Copy each of the following lines character for character, keeping every one in its original order.

:::::

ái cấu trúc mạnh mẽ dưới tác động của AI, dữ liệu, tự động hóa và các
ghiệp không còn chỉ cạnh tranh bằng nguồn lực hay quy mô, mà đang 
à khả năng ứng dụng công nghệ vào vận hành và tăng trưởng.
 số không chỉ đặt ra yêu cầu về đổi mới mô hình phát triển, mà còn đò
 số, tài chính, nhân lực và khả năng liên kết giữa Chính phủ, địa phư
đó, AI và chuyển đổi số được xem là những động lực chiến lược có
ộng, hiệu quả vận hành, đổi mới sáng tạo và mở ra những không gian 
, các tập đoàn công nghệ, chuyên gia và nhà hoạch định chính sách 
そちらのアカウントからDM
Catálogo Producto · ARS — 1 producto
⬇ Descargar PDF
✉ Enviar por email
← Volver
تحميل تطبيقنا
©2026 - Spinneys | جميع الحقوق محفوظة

:::::

## RESPONSE TO THIS EXERCISE
ái cấu trúc mạnh mẽ dưới tác động của AI, dữ liệu, tự động hóa và các
ghiệp không còn chỉ cạnh tranh bằng nguồn lực hay quy mô, mà đang 
à khả năng ứng dụng công nghệ vào vận hành và tăng trưởng.
 số không chỉ đặt ra yêu cầu về đổi mới mô hình phát triển, mà còn đò
 số, tài chính, nhân lực và khả năng liên kết giữa Chính phủ, địa phư
đó, AI và chuyển đổi số được xem là những động lực chiến lược có
ộng, hiệu quả vận hành, đổi mới sáng tạo và mở ra những không gian 
, các tập đoàn công nghệ, chuyên gia và nhà hoạch định chính sách 
そちらのアカウントからDM
Catálogo Producto · ARS — 1 producto
⬇ Descargar PDF
✉ Enviar por email
← Volver
تحميل تطبيقنا
©2026 - Spinneys | جميع الحقوق محفوظة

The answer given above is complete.